Slashdot Mirror


The Pirate Bay Loses Its Main Domain Name In Court Battle (thehackernews.com)

Dave Knott writes: The world's most popular torrent website, The Pirate Bay, is suffering a major blow after the Swedish Court ruled Thursday that it will seize the domain names 'ThePirateBay.se' and 'PirateBay.se' and hand over them to the state. This is the latest development in an ongoing legal tug-of-war between The Pirate Bay and Swedish prosecutors, which has at various times seen the courts rule in favor of either side, only to see the case proceed via further appeals. Despite previous criminal convictions, the torrent site has always remained functioning by moving to different web domains several times. However, this time, The Pirate Bay loses its main .SE domain, the world's 225th most popular website according to the Alexa ranking, as reported by the Swedish newspaper DN.

3 of 107 comments (clear)

  1. Open and Free DNS by Anonymous Coward · · Score: 5, Insightful

    This is why we need an open and free alternative to the current DNS system, which can't so readily be controlled by governments. I despise piracy, but I don't agree with seizing domain names.

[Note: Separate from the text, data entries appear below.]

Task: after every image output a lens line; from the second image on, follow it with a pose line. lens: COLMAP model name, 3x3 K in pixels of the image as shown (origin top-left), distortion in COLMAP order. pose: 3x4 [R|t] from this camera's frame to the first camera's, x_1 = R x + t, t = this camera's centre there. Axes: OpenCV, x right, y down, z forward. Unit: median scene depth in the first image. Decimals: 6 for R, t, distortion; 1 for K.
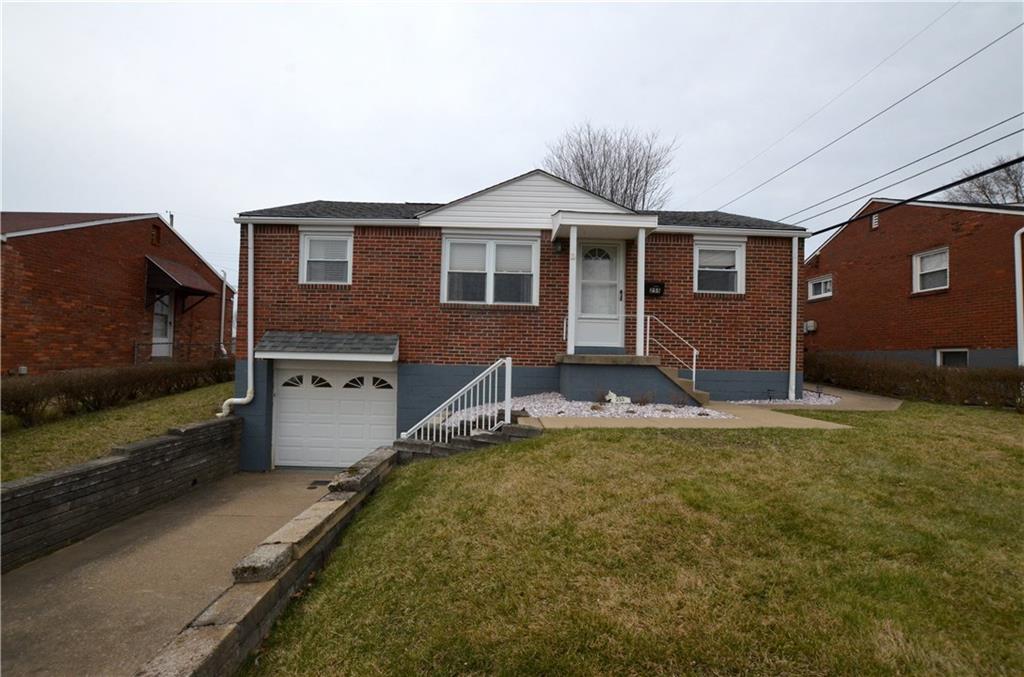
lens RADIAL K [[477.7, 0, 512.0], [0, 477.7, 338.5], [0, 0, 1]] dist [-0.021760, -0.000364]
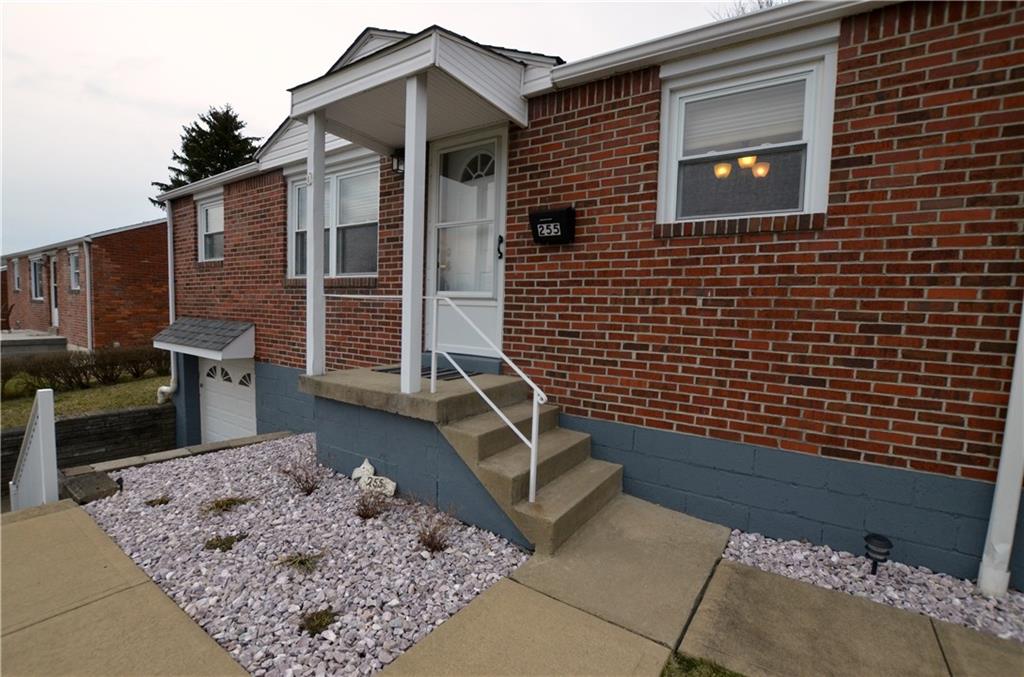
lens RADIAL K [[477.7, 0, 512.0], [0, 477.7, 338.5], [0, 0, 1]] dist [-0.021760, -0.000364]
pose [[0.797029, 0.040344, -0.602591, 0.526321], [0.014866, 0.996153, 0.086356, -0.041860], [0.603757, -0.077786, 0.793364, 0.633505]]
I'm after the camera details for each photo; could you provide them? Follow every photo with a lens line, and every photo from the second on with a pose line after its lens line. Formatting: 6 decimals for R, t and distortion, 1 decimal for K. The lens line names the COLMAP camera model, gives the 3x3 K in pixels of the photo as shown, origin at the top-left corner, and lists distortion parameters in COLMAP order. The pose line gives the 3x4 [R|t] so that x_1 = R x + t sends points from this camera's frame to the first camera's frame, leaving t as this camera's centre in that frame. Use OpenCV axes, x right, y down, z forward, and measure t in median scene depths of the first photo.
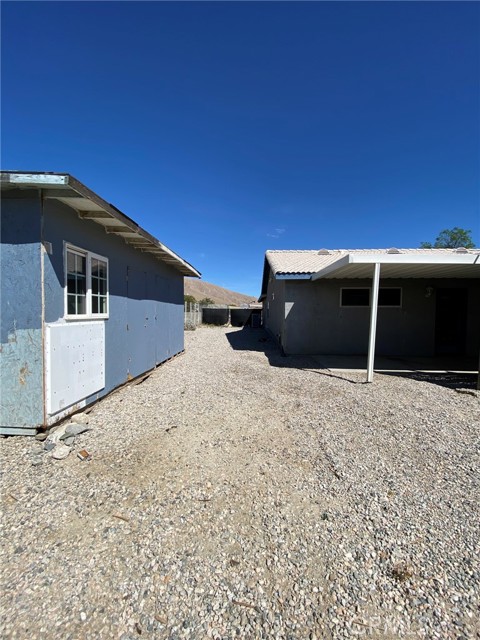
lens RADIAL K [[259.2, 0, 238.2], [0, 259.2, 316.5], [0, 0, 1]] dist [0.015776, -0.000476]
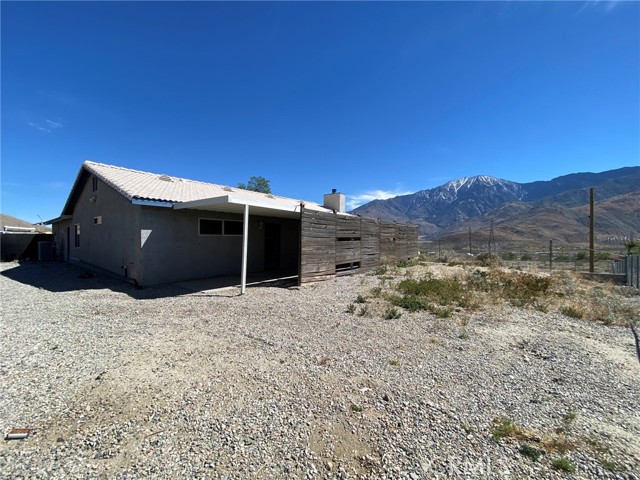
lens RADIAL K [[259.2, 0, 317.9], [0, 259.2, 240.6], [0, 0, 1]] dist [0.015776, -0.000476]
pose [[0.584778, -0.008606, 0.811148, -0.242825], [0.016407, 0.999865, -0.001221, -0.005318], [-0.811028, 0.014023, 0.584840, -0.052506]]
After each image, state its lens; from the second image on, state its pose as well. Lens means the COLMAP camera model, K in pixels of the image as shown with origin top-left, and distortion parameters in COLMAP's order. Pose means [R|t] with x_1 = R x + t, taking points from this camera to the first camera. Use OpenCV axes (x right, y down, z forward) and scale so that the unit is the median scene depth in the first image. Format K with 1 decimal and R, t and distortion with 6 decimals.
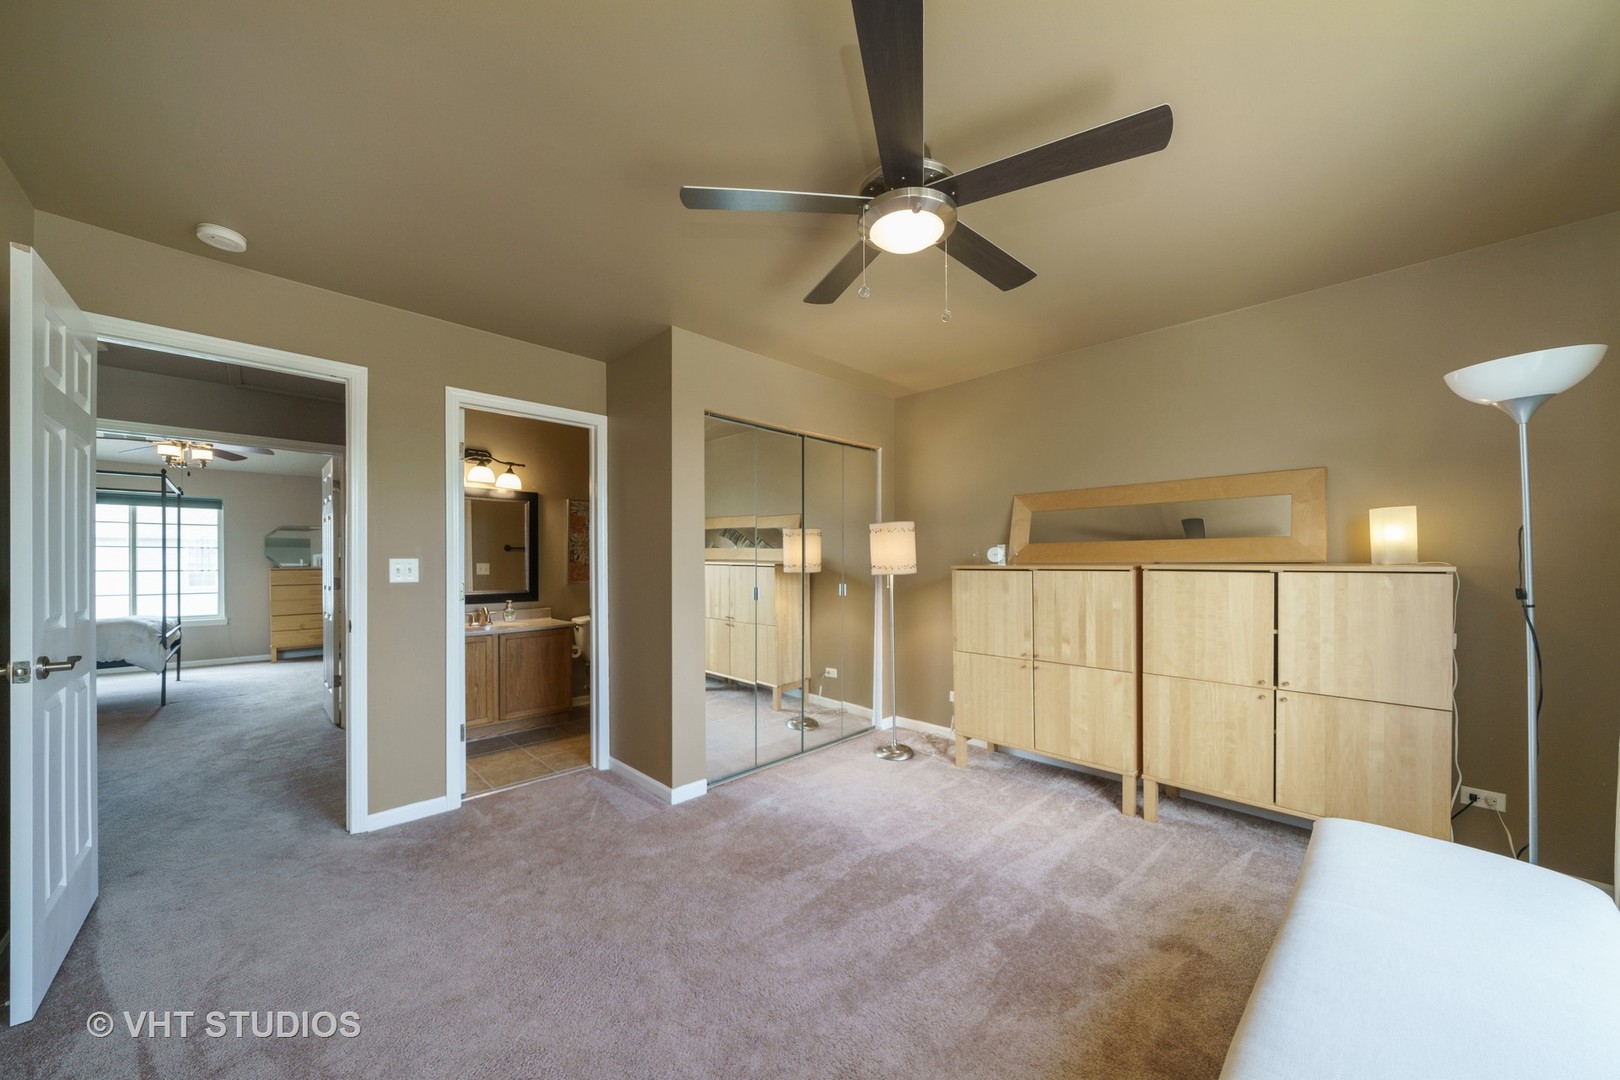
lens RADIAL K [[548.9, 0, 808.8], [0, 548.9, 553.9], [0, 0, 1]] dist [-0.011050, 0.000473]
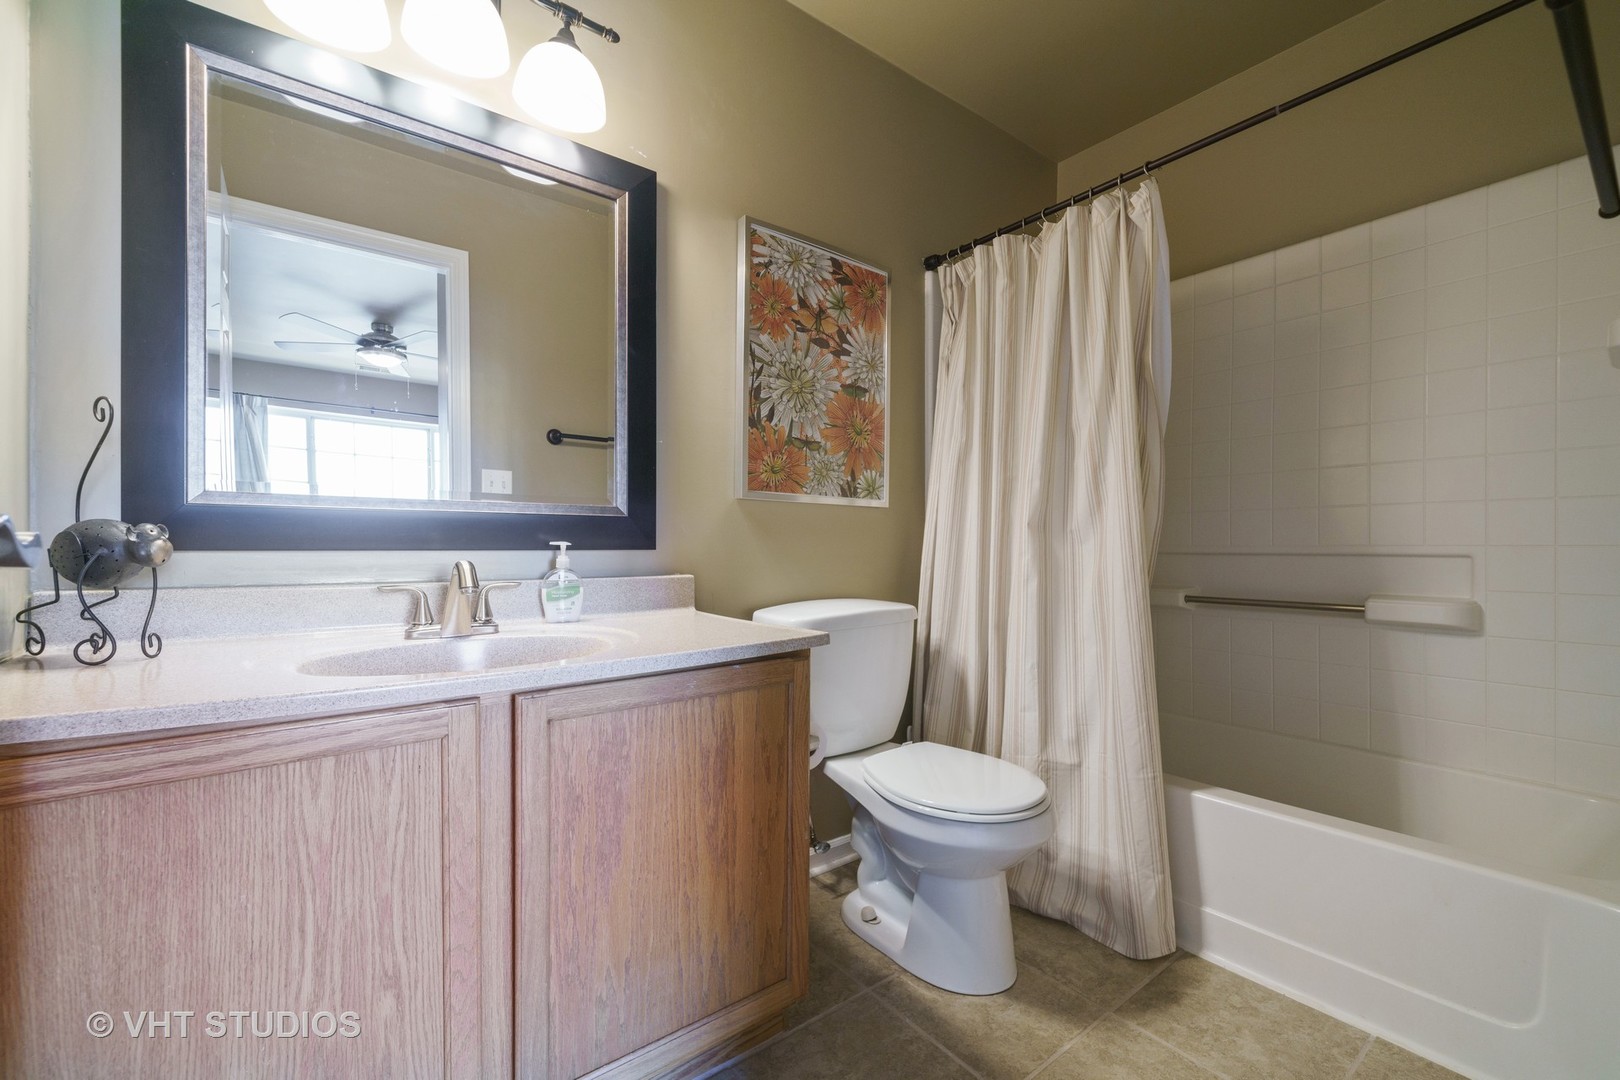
lens RADIAL K [[664.8, 0, 807.1], [0, 664.8, 541.5], [0, 0, 1]] dist [0.000307, 0.000041]
pose [[0.990238, 0.010748, -0.138970, -0.950093], [-0.008559, 0.999830, 0.016341, 0.195458], [0.139122, -0.014992, 0.990162, 1.722519]]
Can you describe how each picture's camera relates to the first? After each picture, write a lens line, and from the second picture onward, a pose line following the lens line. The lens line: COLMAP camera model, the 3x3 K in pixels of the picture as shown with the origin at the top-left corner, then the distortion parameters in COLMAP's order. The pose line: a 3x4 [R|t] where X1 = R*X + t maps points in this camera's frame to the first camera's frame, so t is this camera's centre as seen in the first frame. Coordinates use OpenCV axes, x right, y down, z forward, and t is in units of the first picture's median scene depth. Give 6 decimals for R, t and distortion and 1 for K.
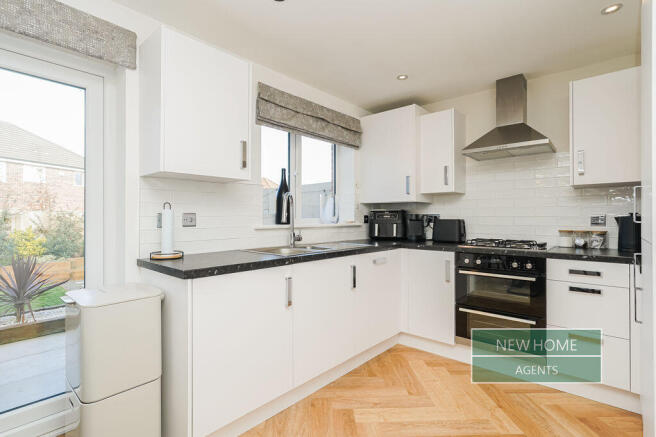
lens RADIAL K [[320.2, 0, 328.0], [0, 320.2, 218.5], [0, 0, 1]] dist [0.001521, 0.000635]
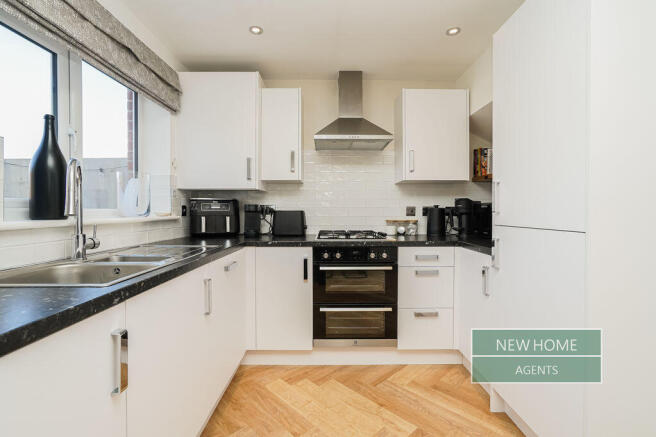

It's way too easy for this power to be abused for other things like censorship. Could Germany use this to force hate speech or Holocaust denial sites offline, for example? While I find such things repugnant, the only speech truly in need of protection is that which some people find offensive.

    1. Re:Open and Free DNS by Thanatiel · · Score: 5, Interesting

      Open and Free DNS ? I believe you underestimate the problem.

      There is no need for an alternative for DNS.
      The only need is for an alternative TLD or a parallel ROOT : DNS itself is easy.

      At home I had some issues with an ISP doing funky redirections on DNS.
      I ended up buying an ARM box (Odroid, Raspberry, ...) and simply setup a validating/caching nameserver. This of course could be setup on one's desktop computer.

      If I want to add rules for a .whatever I easily can. I only need to have the zone somewhere. Either edited "by hand" on the machine, either downloaded from some data server (http, ftp, ...) either loaded from an authoritative nameserver (probably the easiest as nobody in his right mind blocks 53).

      It would have to be set on multiple servers around the world, from a known v4 and v6. list of IPs.
      It also should be a secure zone to avoid tampering. Between NSEC & NSEC3 the choice amounts as how easy it would be to enumerate the content of the zone.

      Making this a package/installer for less technically-minded users isn't a challenge.

      And now comes the Open and Free : the "only" real problem to solve here would be fair/decentralized management. And yes, this is a biggie. There are no good rules (it always involve challenge of ownership at some point and in the real world : laws, rules and lawyers).
      A few ideas come to mind. For example, something involving a PGP chain of trust authenticating zones/configurations. I simply don't think they would work in the end.

      The current "monopoly" requires a lot work from teams of technical operators, developers, lawyers and, yes, politicians.
      It's hard to put it a fault because protection of for what may be construed as criminal activity is not its chief concern.

      In my humble opinion there are two realistic choices: using a TLD that has no reason to comply to laws of another country, or changing the law of said country.

      PS: thank you so much Slashdot to make me spend 20 minutes to find that the acronym that covers NSEC and SEC3 was lame. Yet another reason to forget you exist.

      --
      Irrelevant news and morons using moderation to mod down what they disagree on. 2018 resolution: so long.
  2. Find an alternative to DNS by Anonymous Coward · · Score: 5, Insightful

    DNS had a purely functional role back when it was invented, but that was an era of academic innocence, and those days are long gone.

    Since then, domain names have become an instrument of suppression and censorship by governments and the copyright cartel, a business for domain squatters and litigants, an advertising vehicle for ISPs, and an all-round protection racket for the registrars. DNS has acquired many of the bad properties of a centralized system instead of the robustness that was originally intended for the Internet, and it is now a significant liability.

    There are many other ways in which names can be associated with IP addresses and other online data. Pick one of them, or invent a new protocol and describe it in an ad hoc RFC, then use it. People will follow.

    Suggested properties for a replacement: distributed, resistent to damage and censorship, cryptographically secure, free of charge and not requiring centralized registration, immutable, and persistent forever instead of suffering the domain bit-rot we have today. Also, very importantly, it should use names that are structurally distinct from domain names in DNS, to avoid friction. Leave that old system to the old guard, may it keep them happy. It's time for a better one.